<<<<

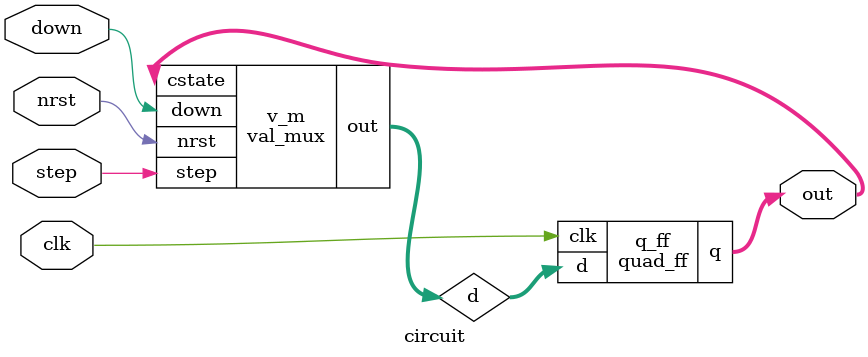
<source format=sv>
module d_latch(output q, nq, input en, d);
    logic nr, ns;
    nand gq(q, nr, nq), gnq(nq, ns, q),
    gr(nr, d, en), gs(ns, nr, en);
endmodule

module d_ff(output q, nq, input clk, d);
    logic q1;
    d_latch dl1(q1, , !clk, d), dl2(q, nq, clk, q1);
endmodule

module quad_ff(output [3:0] q, input clk, input [3:0] d);
    for(genvar i = 0; i < 4; i++) d_ff ff(q[i], , clk, d[i]);
endmodule

module fulladder(output logic s, cout, input a, b, cin);
        assign s = a ^ b ^ cin;
        assign cout = (a || b) && cin || a && b;
endmodule

module adder#(parameter W = 4) (output [W-1:0] o, output cn, input [W-1:0] a, b, input c0);
    logic [W:0] c;
    assign c[0] = c0;
    assign cn = c[W];
    genvar i;
    for (i = 0; i < W; i = i+1)
    fulladder fa1(o[i], c[i+1], a[i], b[i], c[i]);
endmodule

module val_mux(output logic [3:0] out, input [3:0] cstate, input nrst, step, down);
    adder a(out, , 
        nrst ? cstate : 0,
        nrst ? 
            (down ?
                (step ? -2 : -1)
                : (step ? 2 : 1)
            )
        : 0, 0);
endmodule

module circuit(output [3:0] out, input clk, nrst, step, down);
    logic [3:0] d;
    quad_ff q_ff(out, clk, d);
    val_mux v_m(d, out, nrst, step, down);
endmodule

</source>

>>>>

Could you set down the records above exactly, skipping any picture?

<source format=sv>
module d_latch(output q, nq, input en, d);
    logic nr, ns;
    nand gq(q, nr, nq), gnq(nq, ns, q),
    gr(nr, d, en), gs(ns, nr, en);
endmodule

module d_ff(output q, nq, input clk, d);
    logic q1;
    d_latch dl1(q1, , !clk, d), dl2(q, nq, clk, q1);
endmodule

module quad_ff(output [3:0] q, input clk, input [3:0] d);
    for(genvar i = 0; i < 4; i++) d_ff ff(q[i], , clk, d[i]);
endmodule

module fulladder(output logic s, cout, input a, b, cin);
        assign s = a ^ b ^ cin;
        assign cout = (a || b) && cin || a && b;
endmodule

module adder#(parameter W = 4) (output [W-1:0] o, output cn, input [W-1:0] a, b, input c0);
    logic [W:0] c;
    assign c[0] = c0;
    assign cn = c[W];
    genvar i;
    for (i = 0; i < W; i = i+1)
    fulladder fa1(o[i], c[i+1], a[i], b[i], c[i]);
endmodule

module val_mux(output logic [3:0] out, input [3:0] cstate, input nrst, step, down);
    adder a(out, , 
        nrst ? cstate : 0,
        nrst ? 
            (down ?
                (step ? -2 : -1)
                : (step ? 2 : 1)
            )
        : 0, 0);
endmodule

module circuit(output [3:0] out, input clk, nrst, step, down);
    logic [3:0] d;
    quad_ff q_ff(out, clk, d);
    val_mux v_m(d, out, nrst, step, down);
endmodule

</source>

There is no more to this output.